EXERCISE: The listing below holds pictures; exclude them. Return exactly the lines from the one with "At Vista Office" through the one with "Forgot your password?".

====================

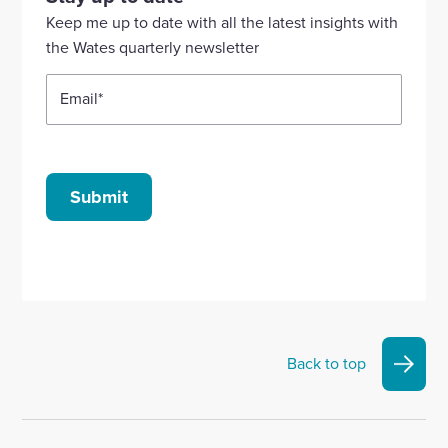
Linkedin
X
Facebook
YouTube
Instagram
Keep me up to date with all the latest insights with
account
account
account
account
account
the Wates quarterly newsletter
Email
*
Submit
Back to top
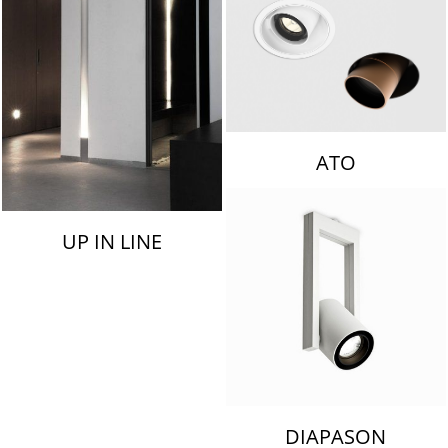
ATO
UP IN LINE
DIAPASON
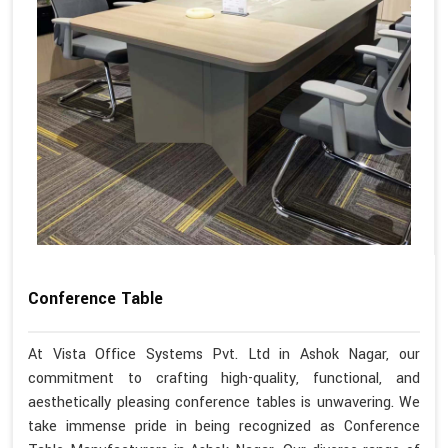
Conference Table
At Vista Office Systems Pvt. Ltd in Ashok Nagar, our
commitment to crafting high-quality, functional, and
aesthetically pleasing conference tables is unwavering. We
take immense pride in being recognized as Conference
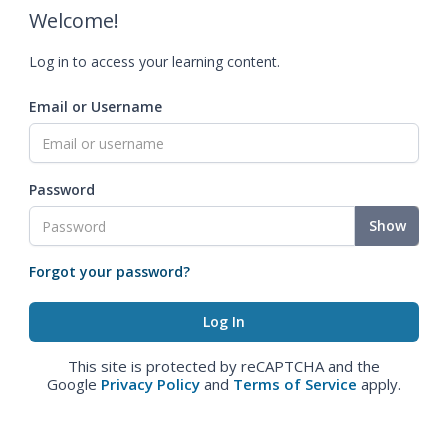
Welcome!
Log in to access your learning content.
Email or Username
Password
Show
Forgot your password?
This site is protected by reCAPTCHA and the
Google
Privacy Policy
and
Terms of Service
apply.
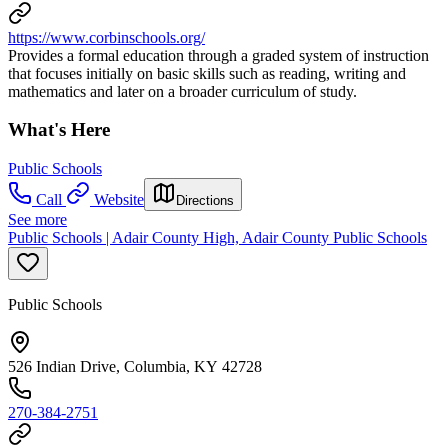
https://www.corbinschools.org/
Provides a formal education through a graded system of instruction
that focuses initially on basic skills such as reading, writing and
mathematics and later on a broader curriculum of study.
What's Here
Public Schools
Call
Website
Directions
See more
Public Schools | Adair County High, Adair County Public Schools
Public Schools
526 Indian Drive, Columbia, KY 42728
270-384-2751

====================

SOLUTION FOR THIS TASK:
At Vista Office Systems Pvt. Ltd in Ashok Nagar, our
commitment to crafting high-quality, functional, and
aesthetically pleasing conference tables is unwavering. We
take immense pride in being recognized as Conference
Welcome!
Log in to access your learning content.
Email or Username
Password
Show
Forgot your password?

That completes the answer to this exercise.